Bug #50226 Logfile names in ndb_apply_status and ndb_binlog_index stored as latin1?
Submitted: 11 Jan 2010 11:19 Modified: 18 Jan 2010 12:40
Reporter: Hartmut Holzgraefe Email Updates:
Status: Verified Impact on me:
None 
Category:MySQL Cluster: Replication Severity:S3 (Non-critical)
Version:* OS:Any
Assigned to: CPU Architecture:Any

[11 Jan 2010 11:19] Hartmut Holzgraefe
Description:
The ndb_apply_status and ndb_binlog_index tables are created with charset latin1, the binlog file may be on a utf-8 based file system though.

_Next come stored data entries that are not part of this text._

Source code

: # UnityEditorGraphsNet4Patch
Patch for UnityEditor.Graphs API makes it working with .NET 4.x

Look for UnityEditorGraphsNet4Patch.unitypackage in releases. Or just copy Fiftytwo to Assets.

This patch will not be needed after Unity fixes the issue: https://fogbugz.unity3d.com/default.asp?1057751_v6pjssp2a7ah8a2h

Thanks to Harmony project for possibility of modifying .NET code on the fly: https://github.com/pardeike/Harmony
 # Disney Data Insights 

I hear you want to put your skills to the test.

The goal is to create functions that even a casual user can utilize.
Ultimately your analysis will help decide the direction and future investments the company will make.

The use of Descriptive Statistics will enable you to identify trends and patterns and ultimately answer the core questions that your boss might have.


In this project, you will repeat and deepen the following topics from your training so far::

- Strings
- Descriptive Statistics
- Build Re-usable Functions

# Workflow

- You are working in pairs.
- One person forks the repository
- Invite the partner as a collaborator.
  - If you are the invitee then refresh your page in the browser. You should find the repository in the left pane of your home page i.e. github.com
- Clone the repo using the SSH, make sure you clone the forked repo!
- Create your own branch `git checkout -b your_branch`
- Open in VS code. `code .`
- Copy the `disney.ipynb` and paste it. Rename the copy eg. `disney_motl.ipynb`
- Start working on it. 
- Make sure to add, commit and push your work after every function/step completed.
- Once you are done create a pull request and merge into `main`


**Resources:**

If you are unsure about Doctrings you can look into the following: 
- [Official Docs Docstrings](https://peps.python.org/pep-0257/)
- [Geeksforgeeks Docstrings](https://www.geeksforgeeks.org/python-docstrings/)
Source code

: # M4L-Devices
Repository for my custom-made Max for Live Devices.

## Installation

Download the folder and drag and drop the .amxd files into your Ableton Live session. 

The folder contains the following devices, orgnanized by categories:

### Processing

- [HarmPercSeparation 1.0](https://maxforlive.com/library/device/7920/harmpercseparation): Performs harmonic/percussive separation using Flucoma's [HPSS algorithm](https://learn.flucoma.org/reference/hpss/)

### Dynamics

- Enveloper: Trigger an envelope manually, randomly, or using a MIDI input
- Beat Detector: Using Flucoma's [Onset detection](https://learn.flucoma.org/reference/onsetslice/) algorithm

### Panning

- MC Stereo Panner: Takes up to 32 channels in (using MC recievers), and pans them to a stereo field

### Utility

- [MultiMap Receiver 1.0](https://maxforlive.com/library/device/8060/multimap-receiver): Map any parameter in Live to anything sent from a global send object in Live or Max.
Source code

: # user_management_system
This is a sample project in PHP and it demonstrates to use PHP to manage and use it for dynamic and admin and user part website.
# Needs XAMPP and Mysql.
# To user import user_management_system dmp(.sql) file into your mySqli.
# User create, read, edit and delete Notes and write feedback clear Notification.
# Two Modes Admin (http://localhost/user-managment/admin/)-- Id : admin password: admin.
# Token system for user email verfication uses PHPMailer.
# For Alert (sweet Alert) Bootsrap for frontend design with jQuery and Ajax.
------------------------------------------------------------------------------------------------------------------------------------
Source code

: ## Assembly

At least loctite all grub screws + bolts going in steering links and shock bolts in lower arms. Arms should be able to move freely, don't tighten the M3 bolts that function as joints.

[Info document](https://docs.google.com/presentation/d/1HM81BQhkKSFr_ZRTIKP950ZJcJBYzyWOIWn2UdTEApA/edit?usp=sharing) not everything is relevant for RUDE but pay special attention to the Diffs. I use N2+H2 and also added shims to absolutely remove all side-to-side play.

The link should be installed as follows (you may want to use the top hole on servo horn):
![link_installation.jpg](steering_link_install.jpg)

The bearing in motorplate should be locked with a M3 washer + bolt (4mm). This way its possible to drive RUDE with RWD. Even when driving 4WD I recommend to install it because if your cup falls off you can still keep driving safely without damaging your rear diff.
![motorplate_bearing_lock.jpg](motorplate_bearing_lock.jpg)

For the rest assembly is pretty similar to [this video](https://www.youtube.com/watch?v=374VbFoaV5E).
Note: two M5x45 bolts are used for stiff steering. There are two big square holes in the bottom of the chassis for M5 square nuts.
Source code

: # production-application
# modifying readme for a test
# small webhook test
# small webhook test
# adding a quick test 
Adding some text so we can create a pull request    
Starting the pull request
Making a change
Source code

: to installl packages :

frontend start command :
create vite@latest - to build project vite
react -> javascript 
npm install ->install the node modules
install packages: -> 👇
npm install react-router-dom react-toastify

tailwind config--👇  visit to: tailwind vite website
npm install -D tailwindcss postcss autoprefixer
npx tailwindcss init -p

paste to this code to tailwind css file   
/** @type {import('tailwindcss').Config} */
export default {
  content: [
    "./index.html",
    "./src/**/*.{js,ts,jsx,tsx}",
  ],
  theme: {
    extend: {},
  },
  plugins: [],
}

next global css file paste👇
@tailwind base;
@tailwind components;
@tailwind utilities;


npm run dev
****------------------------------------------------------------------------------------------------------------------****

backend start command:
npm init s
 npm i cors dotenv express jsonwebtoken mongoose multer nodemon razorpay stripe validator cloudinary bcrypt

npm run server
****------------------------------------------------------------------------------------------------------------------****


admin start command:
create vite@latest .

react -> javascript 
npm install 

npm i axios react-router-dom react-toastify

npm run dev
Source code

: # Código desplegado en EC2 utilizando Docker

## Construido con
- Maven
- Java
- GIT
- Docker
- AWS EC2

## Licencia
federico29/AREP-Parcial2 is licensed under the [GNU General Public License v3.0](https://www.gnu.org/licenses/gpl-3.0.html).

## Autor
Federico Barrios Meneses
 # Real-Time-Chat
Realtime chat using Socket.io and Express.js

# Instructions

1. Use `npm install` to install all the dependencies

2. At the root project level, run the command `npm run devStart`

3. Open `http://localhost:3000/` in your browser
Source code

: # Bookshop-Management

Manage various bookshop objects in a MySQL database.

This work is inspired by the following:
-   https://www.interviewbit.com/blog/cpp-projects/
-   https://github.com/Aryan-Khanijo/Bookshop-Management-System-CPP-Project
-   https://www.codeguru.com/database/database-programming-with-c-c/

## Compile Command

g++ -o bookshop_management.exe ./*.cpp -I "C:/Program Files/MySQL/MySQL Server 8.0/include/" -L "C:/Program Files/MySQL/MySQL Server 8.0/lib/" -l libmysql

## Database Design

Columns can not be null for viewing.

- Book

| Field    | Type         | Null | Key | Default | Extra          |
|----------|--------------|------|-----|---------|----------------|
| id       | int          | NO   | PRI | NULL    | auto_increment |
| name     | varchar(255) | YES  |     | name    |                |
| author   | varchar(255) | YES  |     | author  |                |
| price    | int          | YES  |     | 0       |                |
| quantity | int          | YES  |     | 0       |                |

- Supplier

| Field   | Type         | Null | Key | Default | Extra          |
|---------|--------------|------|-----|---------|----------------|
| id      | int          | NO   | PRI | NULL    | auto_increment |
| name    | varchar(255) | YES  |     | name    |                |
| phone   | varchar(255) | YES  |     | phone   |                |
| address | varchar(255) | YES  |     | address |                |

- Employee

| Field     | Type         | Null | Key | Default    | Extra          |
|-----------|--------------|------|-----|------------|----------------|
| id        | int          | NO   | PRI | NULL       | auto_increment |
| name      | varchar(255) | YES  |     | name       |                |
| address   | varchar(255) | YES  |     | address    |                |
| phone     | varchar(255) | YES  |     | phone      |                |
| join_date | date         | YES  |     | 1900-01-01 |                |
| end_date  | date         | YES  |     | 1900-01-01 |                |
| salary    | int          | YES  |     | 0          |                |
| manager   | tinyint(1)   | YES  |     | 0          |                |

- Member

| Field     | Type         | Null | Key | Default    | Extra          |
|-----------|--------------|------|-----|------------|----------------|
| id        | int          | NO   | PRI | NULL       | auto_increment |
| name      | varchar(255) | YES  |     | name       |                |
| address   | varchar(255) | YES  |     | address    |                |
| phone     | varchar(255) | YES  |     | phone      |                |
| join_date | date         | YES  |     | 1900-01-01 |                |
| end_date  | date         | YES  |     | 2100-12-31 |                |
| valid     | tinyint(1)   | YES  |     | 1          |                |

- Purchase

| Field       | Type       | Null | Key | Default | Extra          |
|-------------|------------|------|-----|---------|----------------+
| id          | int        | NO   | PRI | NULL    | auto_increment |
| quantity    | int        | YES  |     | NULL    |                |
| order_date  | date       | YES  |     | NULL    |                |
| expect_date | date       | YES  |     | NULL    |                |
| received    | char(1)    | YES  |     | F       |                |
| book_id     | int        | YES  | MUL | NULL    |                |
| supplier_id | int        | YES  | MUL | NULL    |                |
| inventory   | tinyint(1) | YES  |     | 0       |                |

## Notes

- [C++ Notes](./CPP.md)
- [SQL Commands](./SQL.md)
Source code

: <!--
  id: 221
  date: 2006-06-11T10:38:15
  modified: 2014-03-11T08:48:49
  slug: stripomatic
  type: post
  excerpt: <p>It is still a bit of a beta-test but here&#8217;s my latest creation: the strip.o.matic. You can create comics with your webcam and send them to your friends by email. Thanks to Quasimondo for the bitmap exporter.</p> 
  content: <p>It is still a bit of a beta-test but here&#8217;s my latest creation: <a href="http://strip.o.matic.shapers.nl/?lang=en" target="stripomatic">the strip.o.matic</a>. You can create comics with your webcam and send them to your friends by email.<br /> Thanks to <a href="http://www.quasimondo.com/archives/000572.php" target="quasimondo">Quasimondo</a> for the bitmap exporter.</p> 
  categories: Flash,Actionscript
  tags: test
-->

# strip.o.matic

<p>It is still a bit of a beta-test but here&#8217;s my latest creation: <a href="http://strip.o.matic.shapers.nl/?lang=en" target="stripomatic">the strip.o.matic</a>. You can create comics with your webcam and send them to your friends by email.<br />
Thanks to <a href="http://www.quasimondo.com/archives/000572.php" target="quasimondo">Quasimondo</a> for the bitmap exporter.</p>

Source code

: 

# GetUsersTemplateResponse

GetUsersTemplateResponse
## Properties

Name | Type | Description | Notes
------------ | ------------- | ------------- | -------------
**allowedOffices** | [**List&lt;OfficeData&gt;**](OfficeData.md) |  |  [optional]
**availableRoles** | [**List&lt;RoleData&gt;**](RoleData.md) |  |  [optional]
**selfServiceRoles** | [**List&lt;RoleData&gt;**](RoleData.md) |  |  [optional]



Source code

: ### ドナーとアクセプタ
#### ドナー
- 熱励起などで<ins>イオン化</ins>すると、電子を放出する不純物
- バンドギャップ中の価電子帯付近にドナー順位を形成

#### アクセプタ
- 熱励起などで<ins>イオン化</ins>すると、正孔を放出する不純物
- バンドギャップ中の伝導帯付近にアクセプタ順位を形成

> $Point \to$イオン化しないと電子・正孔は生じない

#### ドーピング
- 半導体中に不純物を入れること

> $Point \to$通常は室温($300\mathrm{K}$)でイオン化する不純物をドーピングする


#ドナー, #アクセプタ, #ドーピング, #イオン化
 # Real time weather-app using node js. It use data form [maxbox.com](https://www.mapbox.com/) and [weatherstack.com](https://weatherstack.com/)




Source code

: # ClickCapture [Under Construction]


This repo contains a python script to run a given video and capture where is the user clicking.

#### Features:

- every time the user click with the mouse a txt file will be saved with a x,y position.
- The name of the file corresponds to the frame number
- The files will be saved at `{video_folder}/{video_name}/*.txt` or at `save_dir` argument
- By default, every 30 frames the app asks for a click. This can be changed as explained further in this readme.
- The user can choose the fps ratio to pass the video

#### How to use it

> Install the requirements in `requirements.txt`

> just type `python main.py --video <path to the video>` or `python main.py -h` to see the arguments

So using either binary or the content of character_set_filesystem may be a better choice to store log file names.

How to repeat:
Check SHOW CREATE mysql.ndb_apply_status

Suggested fix:
Use either either binary or the content of character_set_filesystem when creating those tables
[11 Jan 2010 11:22] Hartmut Holzgraefe
D4 - might cause issues if master and slave use different file system encoding?
W4 - don't use non-ASCII characters in binlog basename
I5 - haven't seen anyone using non-ascii basenames, and the default setting is using the host name which can't contain non-ascii characters anyway
[15 Jan 2010 9:45] Bernd Ocklin
Jon, can you document this and then set back to verified? Thanks.
[18 Jan 2010 12:40] Jon Stephens
Documented in Cluster Limitations section of 5.1 Manual, see here: http://lists.mysql.com/commits/97251

Set back to Verfied per comment from BOcklin.
[17 Mar 2010 0:25] Jon Stephens
Removed myself as assignee, needs further handling by developers.
[25 Oct 2023 16:52] Magnus BlÄudd
Posted by developer:
 
Both ndb_binlog_index and ndb_apply_status are still using latin1 for the columns that store the log file name. The values written to these columns are written as "array of bytes" so apart from maybe being hard to SELECT it should have no functional limitation to replication as such.